Good question! We should speak of spiritual things and discussing the sermon is a great opportunity to begin a spiritual conversation. It can be beneficial for ourselves, our friends and it pleases God. Consider just a few passages of Scripture regarding our conversations and speech:
“And these words, which I command thee this day, shall be in thine heart: And thou shalt teach them diligently unto thy children, and shalt talk of them when thou sittest in thine house, and when thou walkest by the way, and when thou liest down, and when thou risest up” (Deuteronomy 6:6–7).
“Then they that feared the Lord spake often one to another” (Mal. 3:16).
“A good man out of the good treasure of his heart bringeth forth that which is good; and an evil man out of the evil treasure of his heart bringeth forth that which is evil: for of the abundance of the heart his mouth speaketh” (Luke 6:45).
“By him therefore let us offer the sacrifice of praise to God continually, that is, the fruit of our lips giving thanks to his name” (Hebrews 13:15).
Tips for Sermon Discussion:
Do not rush it. Personally, I find after most services it takes time to digest a sermon before I can talk about it. Often it is not until after some time of quiet reflection on the way home that I can begin to comment, discuss, and share easier.

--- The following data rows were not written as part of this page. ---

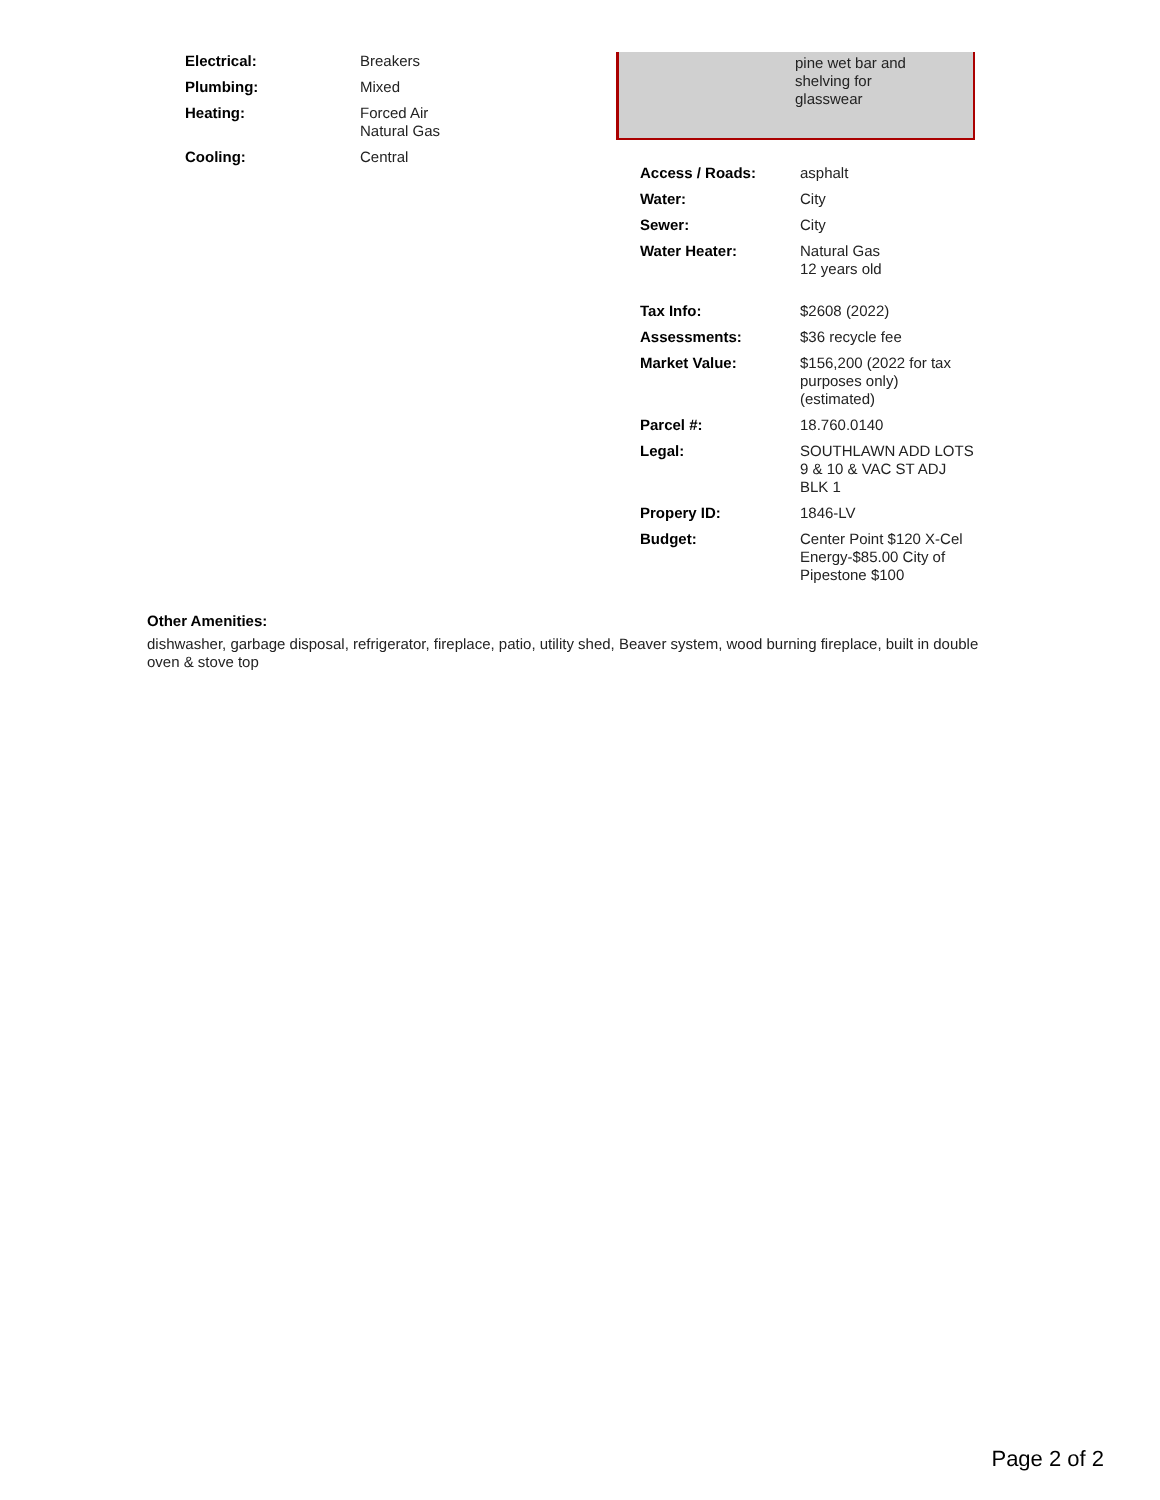| Electrical: | Breakers |
| Plumbing: | Mixed |
| Heating: | Forced Air Natural Gas |
| Cooling: | Central |
pine wet bar and
shelving for
glasswear
| Access / Roads: | asphalt |
| Water: | City |
| Sewer: | City |
| Water Heater: | Natural Gas 12 years old |
| Tax Info: | $2608 (2022) |
| Assessments: | $36 recycle fee |
| Market Value: | $156,200 (2022 for tax purposes only) (estimated) |
| Parcel #: | 18.760.0140 |
| Legal: | SOUTHLAWN ADD LOTS 9 & 10 & VAC ST ADJ BLK 1 |
| Propery ID: | 1846-LV |
| Budget: | Center Point $120 X-Cel Energy-$85.00 City of Pipestone $100 |
Other Amenities:
dishwasher, garbage disposal, refrigerator, fireplace, patio, utility shed, Beaver system, wood burning fireplace, built in double oven & stove top
Page 2 of 2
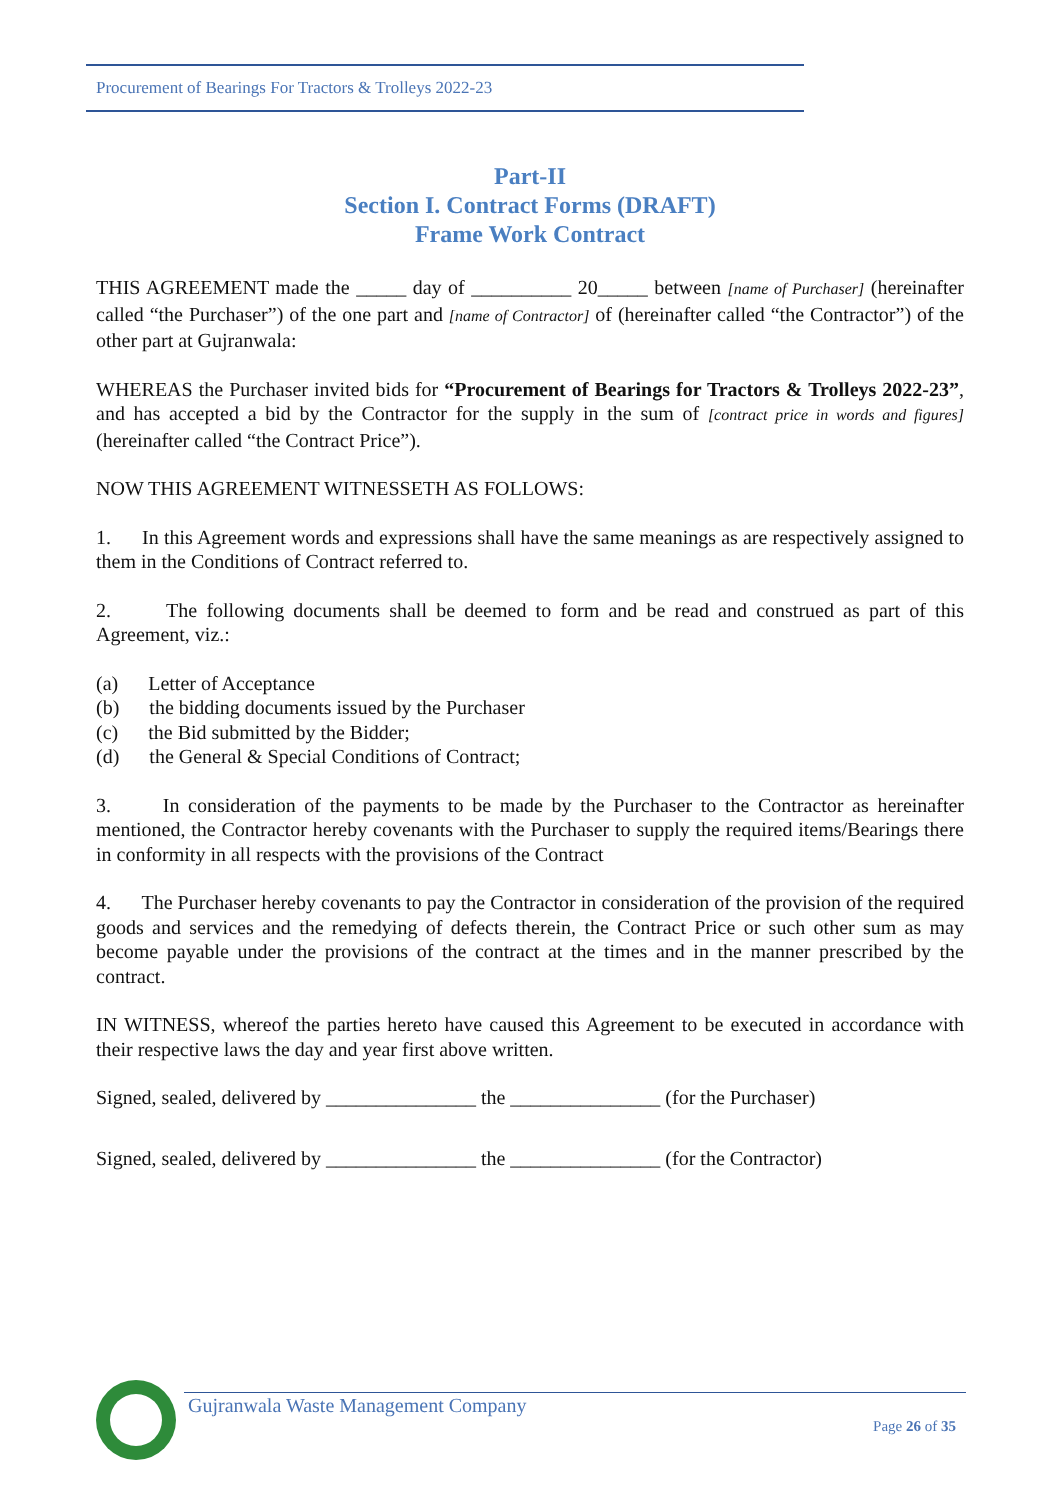Procurement of Bearings For Tractors & Trolleys 2022-23
Part-II
Section I. Contract Forms (DRAFT)
Frame Work Contract
THIS AGREEMENT made the _____ day of __________ 20_____ between [name of Purchaser] (hereinafter called “the Purchaser”) of the one part and [name of Contractor] of (hereinafter called “the Contractor”) of the other part at Gujranwala:
WHEREAS the Purchaser invited bids for “Procurement of Bearings for Tractors & Trolleys 2022-23”, and has accepted a bid by the Contractor for the supply in the sum of [contract price in words and figures] (hereinafter called “the Contract Price”).
NOW THIS AGREEMENT WITNESSETH AS FOLLOWS:
1. In this Agreement words and expressions shall have the same meanings as are respectively assigned to them in the Conditions of Contract referred to.
2. The following documents shall be deemed to form and be read and construed as part of this Agreement, viz.:
(a) Letter of Acceptance
(b) the bidding documents issued by the Purchaser
(c) the Bid submitted by the Bidder;
(d) the General & Special Conditions of Contract;
3. In consideration of the payments to be made by the Purchaser to the Contractor as hereinafter mentioned, the Contractor hereby covenants with the Purchaser to supply the required items/Bearings there in conformity in all respects with the provisions of the Contract
4. The Purchaser hereby covenants to pay the Contractor in consideration of the provision of the required goods and services and the remedying of defects therein, the Contract Price or such other sum as may become payable under the provisions of the contract at the times and in the manner prescribed by the contract.
IN WITNESS, whereof the parties hereto have caused this Agreement to be executed in accordance with their respective laws the day and year first above written.
Signed, sealed, delivered by _______________ the _______________ (for the Purchaser)
Signed, sealed, delivered by _______________ the _______________ (for the Contractor)
Gujranwala Waste Management Company
Page 26 of 35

Do not force it. Do not come out of church and try to force yourself to make some comments on the sermon just for the sake of saying something spiritual. Those are the kind of statements that often do not go anywhere. Besides, doing so breaks trust and lack of sincerity hinders conversation. Never speak for the sake of simply making yourself look good.

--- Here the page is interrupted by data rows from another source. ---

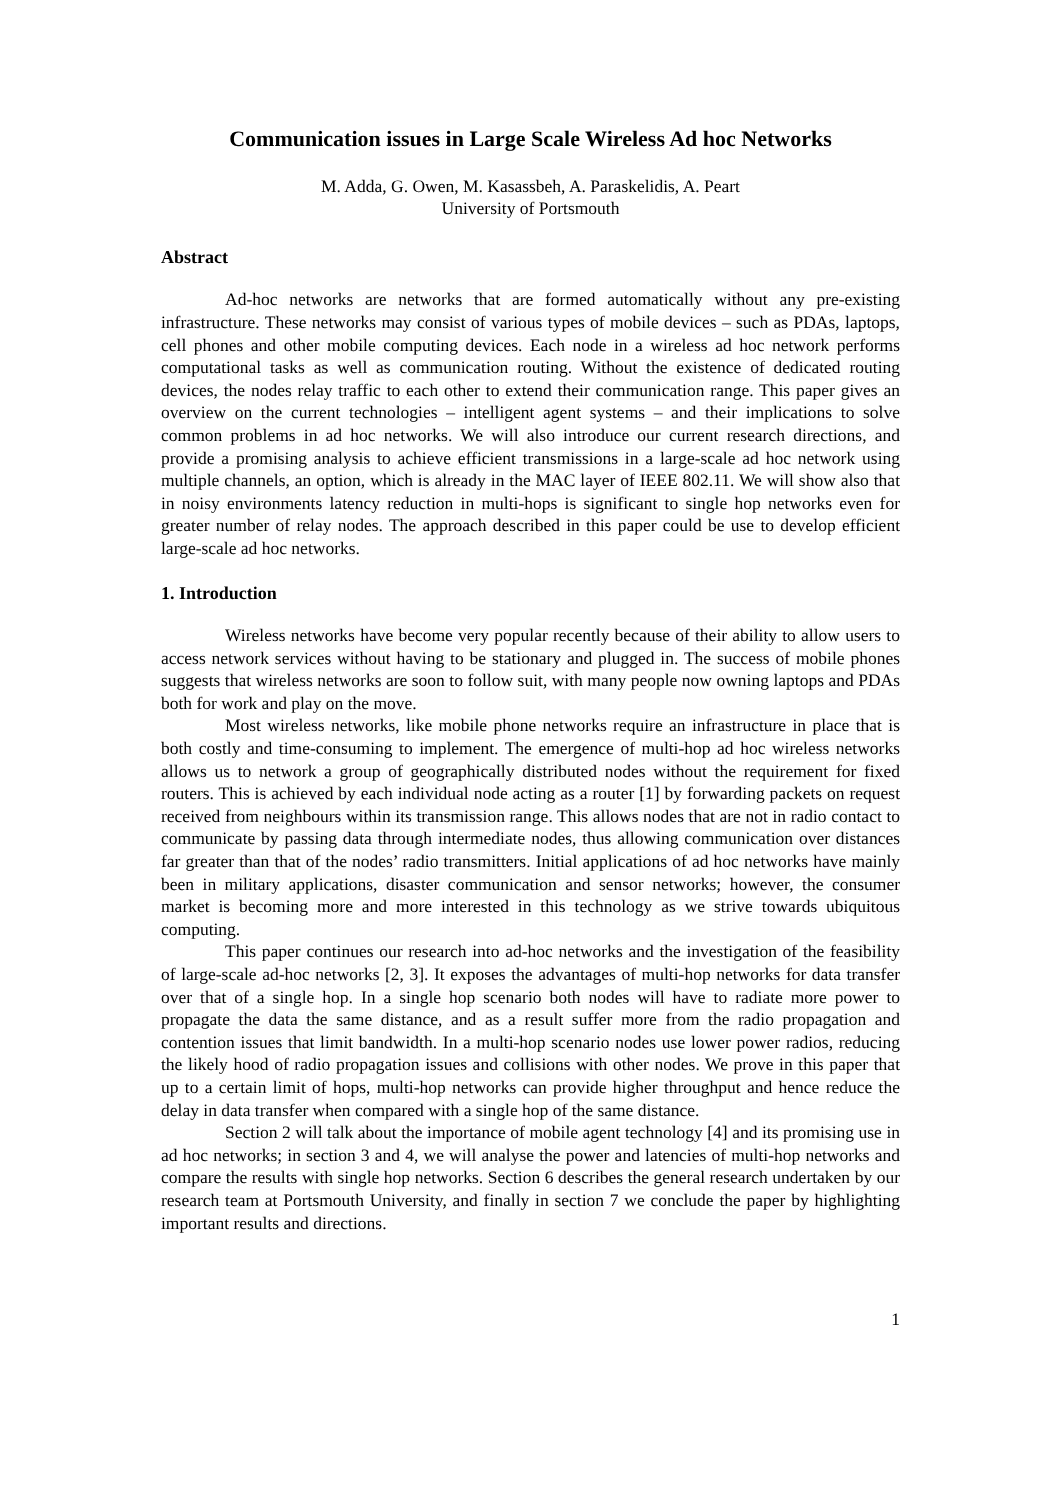Communication issues in Large Scale Wireless Ad hoc Networks
M. Adda, G. Owen, M. Kasassbeh, A. Paraskelidis, A. Peart
University of Portsmouth
Abstract
Ad-hoc networks are networks that are formed automatically without any pre-existing infrastructure. These networks may consist of various types of mobile devices – such as PDAs, laptops, cell phones and other mobile computing devices. Each node in a wireless ad hoc network performs computational tasks as well as communication routing. Without the existence of dedicated routing devices, the nodes relay traffic to each other to extend their communication range. This paper gives an overview on the current technologies – intelligent agent systems – and their implications to solve common problems in ad hoc networks. We will also introduce our current research directions, and provide a promising analysis to achieve efficient transmissions in a large-scale ad hoc network using multiple channels, an option, which is already in the MAC layer of IEEE 802.11. We will show also that in noisy environments latency reduction in multi-hops is significant to single hop networks even for greater number of relay nodes. The approach described in this paper could be use to develop efficient large-scale ad hoc networks.
1. Introduction
Wireless networks have become very popular recently because of their ability to allow users to access network services without having to be stationary and plugged in. The success of mobile phones suggests that wireless networks are soon to follow suit, with many people now owning laptops and PDAs both for work and play on the move.
Most wireless networks, like mobile phone networks require an infrastructure in place that is both costly and time-consuming to implement. The emergence of multi-hop ad hoc wireless networks allows us to network a group of geographically distributed nodes without the requirement for fixed routers. This is achieved by each individual node acting as a router [1] by forwarding packets on request received from neighbours within its transmission range. This allows nodes that are not in radio contact to communicate by passing data through intermediate nodes, thus allowing communication over distances far greater than that of the nodes’ radio transmitters. Initial applications of ad hoc networks have mainly been in military applications, disaster communication and sensor networks; however, the consumer market is becoming more and more interested in this technology as we strive towards ubiquitous computing.
This paper continues our research into ad-hoc networks and the investigation of the feasibility of large-scale ad-hoc networks [2, 3]. It exposes the advantages of multi-hop networks for data transfer over that of a single hop. In a single hop scenario both nodes will have to radiate more power to propagate the data the same distance, and as a result suffer more from the radio propagation and contention issues that limit bandwidth. In a multi-hop scenario nodes use lower power radios, reducing the likely hood of radio propagation issues and collisions with other nodes. We prove in this paper that up to a certain limit of hops, multi-hop networks can provide higher throughput and hence reduce the delay in data transfer when compared with a single hop of the same distance.
Section 2 will talk about the importance of mobile agent technology [4] and its promising use in ad hoc networks; in section 3 and 4, we will analyse the power and latencies of multi-hop networks and compare the results with single hop networks. Section 6 describes the general research undertaken by our research team at Portsmouth University, and finally in section 7 we conclude the paper by highlighting important results and directions.
1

Fill your minds with spiritual thoughts all week. Take notice of God’s hand in your life, in His providences, in the lives of those around you and in the world. If we take mental note of God’s hand all around us, our conversations are more likely to be spiritual and filled with his praises.
Take notes of the sermon’s key thoughts. Maybe have one or two thoughts in mind which you want to share after the service. You can start with, “I enjoyed that sermon. The thought that___________ is humbling/encouraging/incredible…What did you think? What stood out to you?”
Perhaps the best way to come to spiritual conversation is to begin with a common, “How was your week?” Some might think that any talk of work or the day-to-day is unspiritual and off limits after the sermon. However, as Christians, we care about the whole person in every aspect of our friends’ lives. Frequently, as we share our everyday stories, aspects of the sermon will begin to naturally apply and come up in our conversation. Opportunity arises to offer scriptural encouragement, or to praise God for His goodness. Alternatively, you could ask your friend, “What have you been reading for devotions this week?” Be prepared to share what you have been reading and meditating on.
Keep in mind that progress is the goal. Do not get discouraged just because the last conversations did not go well or felt awkward. Take it to the Lord in prayer and be encouraged to strive to improve as He gives growth. Ask Him for opportunities and courage to speak of your soul’s concerns. Connecting with one another spiritually can be difficult because we engage the very core of our being. For the same reason it is often rewarding and a way to deep and lasting friendship! Discussing the sermon is a good opportunity to begin a spiritual conversation that edifies all involved and honours God!
Some years ago, I read the book The Great Gain of Godliness by Thomas Watson. A chapter titled, “The Godly Should Speak of God” is an excellent read: both convicting and helpful.